> **TASK OBJECTIVE**:
Reproduce verbatim the text lines that accompany every item below. Leave the pictures out of your answer.

- Opening Delimiter -

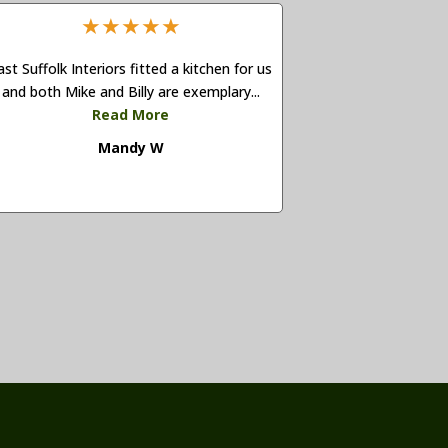
★
★
★
★
★
ast Suffolk Interiors fitted a kitchen for us
and both Mike and Billy are exemplary...
Read More
Mandy W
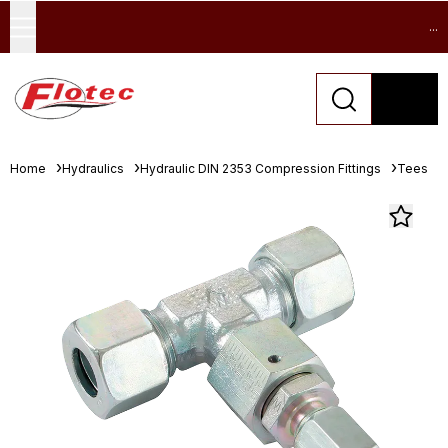
...
Home
Hydraulics
Hydraulic DIN 2353 Compression Fittings
Tees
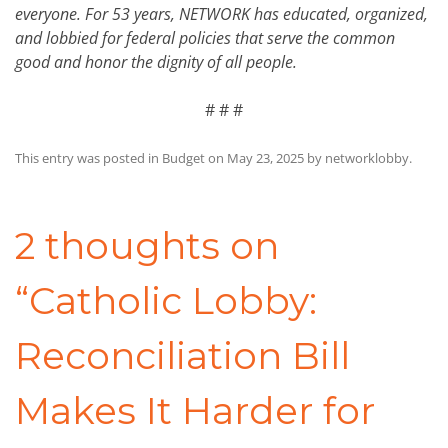
everyone. For 53 years, NETWORK has educated, organized,
and lobbied for federal policies that serve the common
good and honor the dignity of all people.
# # #
This entry was posted in
Budget
on
May 23, 2025
by
networklobby
.
Post
navigation
2 thoughts on
“
Catholic Lobby:
Reconciliation Bill
Makes It Harder for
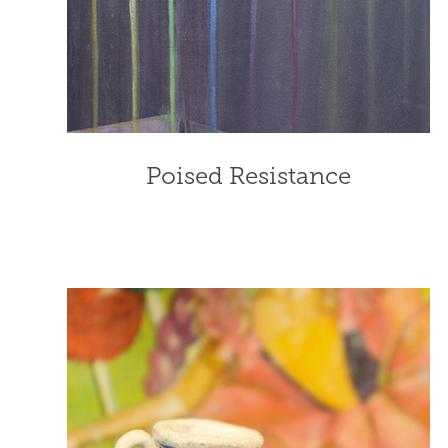
Poised Resistance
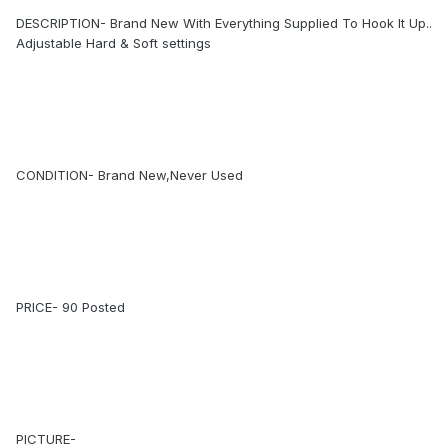
DESCRIPTION- Brand New With Everything Supplied To Hook It Up..
Adjustable Hard & Soft settings
CONDITION- Brand New,Never Used
PRICE- 90 Posted
PICTURE-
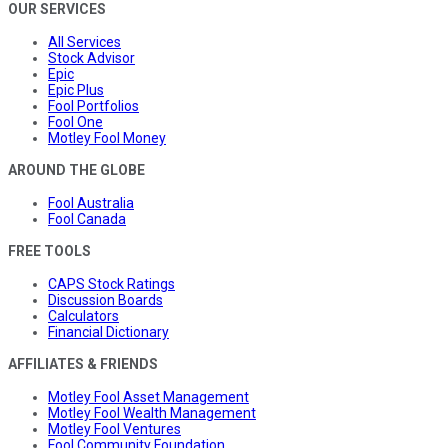
OUR SERVICES
All Services
Stock Advisor
Epic
Epic Plus
Fool Portfolios
Fool One
Motley Fool Money
AROUND THE GLOBE
Fool Australia
Fool Canada
FREE TOOLS
CAPS Stock Ratings
Discussion Boards
Calculators
Financial Dictionary
AFFILIATES & FRIENDS
Motley Fool Asset Management
Motley Fool Wealth Management
Motley Fool Ventures
Fool Community Foundation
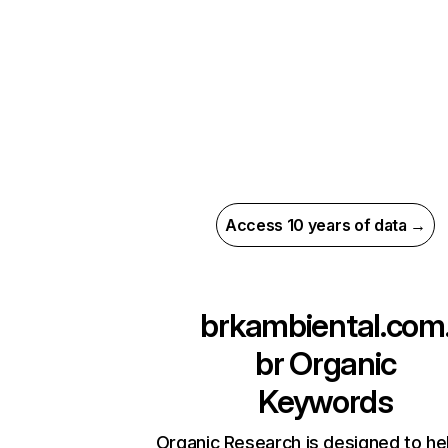
Access 10 years of data →
brkambiental.com
br
Organic
Keywords
Organic Research is designed to he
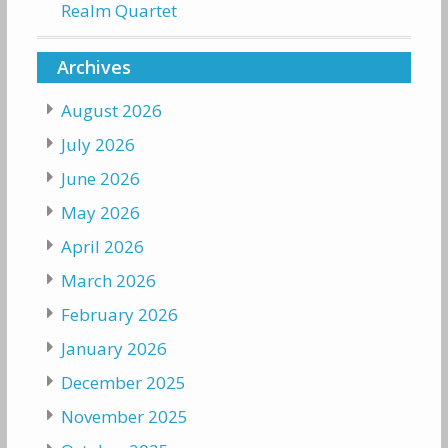
Realm Quartet
Archives
August 2026
July 2026
June 2026
May 2026
April 2026
March 2026
February 2026
January 2026
December 2025
November 2025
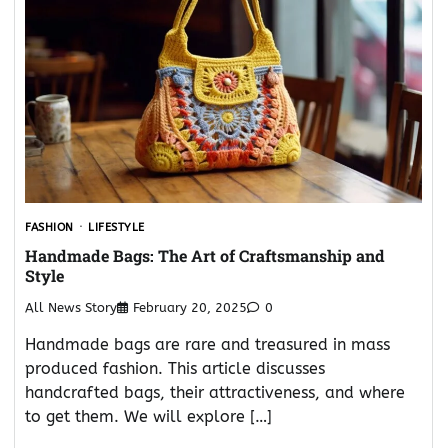
FASHION
LIFESTYLE
Handmade Bags: The Art of Craftsmanship and
Style
All News Story
February 20, 2025
0
Handmade bags are rare and treasured in mass
produced fashion. This article discusses
handcrafted bags, their attractiveness, and where
to get them. We will explore […]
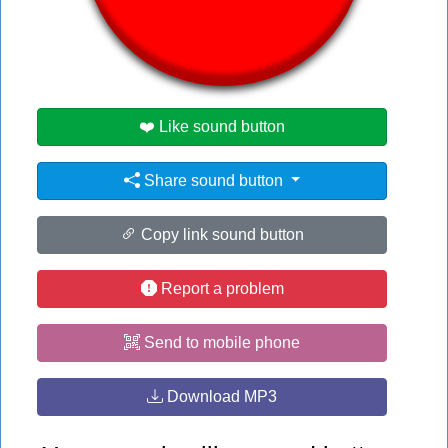
👁️
1513 users viewed this sound button
#bot
❤️ Like sound button
Share sound button
Copy link sound button
Report a problem
Send to mobile phone
Download MP3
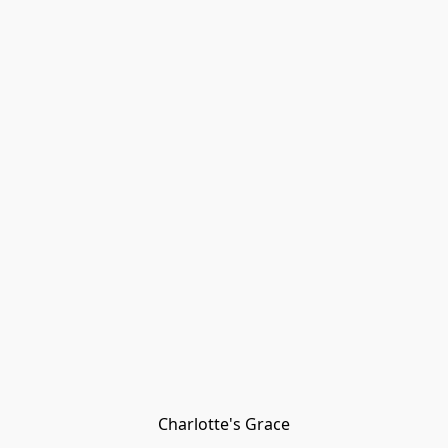
Charlotte's Grace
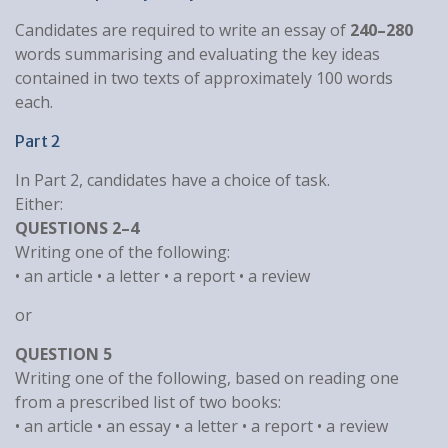
Candidates are required to write an essay of
240–280
words summarising and evaluating the key ideas
contained in two texts of approximately 100 words
each.
Part 2
In Part 2, candidates have a choice of task.
Either:
QUESTIONS 2–4
Writing one of the following:
• an article • a letter • a report • a review
or
QUESTION 5
Writing one of the following, based on reading one
from a prescribed list of two books:
• an article • an essay • a letter • a report • a review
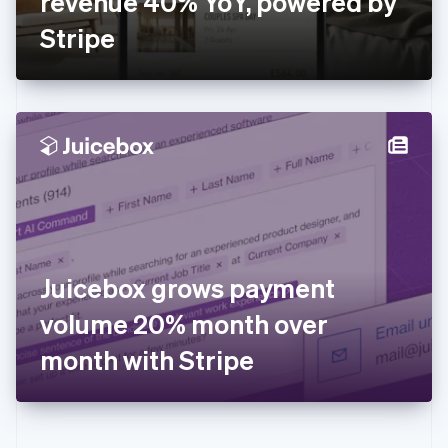
revenue 40% YoY, powered by
Deutsch
English
Gibraltar
Stripe
English
Greece
English
Hong Kong SAR, China
English
简体中文
Hungary
English
India
English
Ireland
English
Italy
Juicebox grows payment
Italiano
English
Japan
volume 20% month over
日本語
English
Latvia
month with Stripe
English
Liechtenstein
Deutsch
English
Lithuania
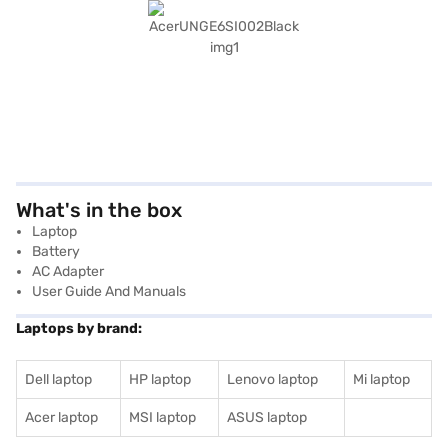
What's in the box
Laptop
Battery
AC Adapter
User Guide And Manuals
Laptops by brand:
Dell laptop
HP laptop
Lenovo laptop
Mi laptop
Acer laptop
MSI laptop
ASUS laptop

- Closing Delimiter -

> **YOUR SOLUTION**:
★
★
★
★
★
ast Suffolk Interiors fitted a kitchen for us
and both Mike and Billy are exemplary...
Read More
Mandy W
...
Home
Hydraulics
Hydraulic DIN 2353 Compression Fittings
Tees
everyone. For 53 years, NETWORK has educated, organized,
and lobbied for federal policies that serve the common
good and honor the dignity of all people.
# # #
This entry was posted in
Budget
on
May 23, 2025
by
networklobby
.
Post
navigation
2 thoughts on
“
Catholic Lobby:
Reconciliation Bill
Makes It Harder for
Poised Resistance
DESCRIPTION- Brand New With Everything Supplied To Hook It Up..
Adjustable Hard & Soft settings
CONDITION- Brand New,Never Used
PRICE- 90 Posted
PICTURE-
OUR SERVICES
All Services
Stock Advisor
Epic
Epic Plus
Fool Portfolios
Fool One
Motley Fool Money
AROUND THE GLOBE
Fool Australia
Fool Canada
FREE TOOLS
CAPS Stock Ratings
Discussion Boards
Calculators
Financial Dictionary
AFFILIATES & FRIENDS
Motley Fool Asset Management
Motley Fool Wealth Management
Motley Fool Ventures
Fool Community Foundation
Access 10 years of data →
brkambiental.com
br
Organic
Keywords
Organic Research is designed to he
Realm Quartet
Archives
August 2026
July 2026
June 2026
May 2026
April 2026
March 2026
February 2026
January 2026
December 2025
November 2025
FASHION
LIFESTYLE
Handmade Bags: The Art of Craftsmanship and
Style
All News Story
February 20, 2025
0
Handmade bags are rare and treasured in mass
produced fashion. This article discusses
handcrafted bags, their attractiveness, and where
to get them. We will explore […]
👁️
1513 users viewed this sound button
#bot
❤️ Like sound button
Share sound button
Copy link sound button
Report a problem
Send to mobile phone
Download MP3
Charlotte's Grace
Candidates are required to write an essay of
240–280
words summarising and evaluating the key ideas
contained in two texts of approximately 100 words
each.
Part 2
In Part 2, candidates have a choice of task.
Either:
QUESTIONS 2–4
Writing one of the following:
• an article • a letter • a report • a review
or
QUESTION 5
Writing one of the following, based on reading one
from a prescribed list of two books:
• an article • an essay • a letter • a report • a review
revenue 40% YoY, powered by
Deutsch
English
Gibraltar
Stripe
English
Greece
English
Hong Kong SAR, China
English
简体中文
Hungary
English
India
English
Ireland
English
Italy
Juicebox grows payment
Italiano
English
Japan
volume 20% month over
日本語
English
Latvia
month with Stripe
English
Liechtenstein
Deutsch
English
Lithuania
What's in the box
Laptop
Battery
AC Adapter
User Guide And Manuals
Laptops by brand:
Dell laptop
HP laptop
Lenovo laptop
Mi laptop
Acer laptop
MSI laptop
ASUS laptop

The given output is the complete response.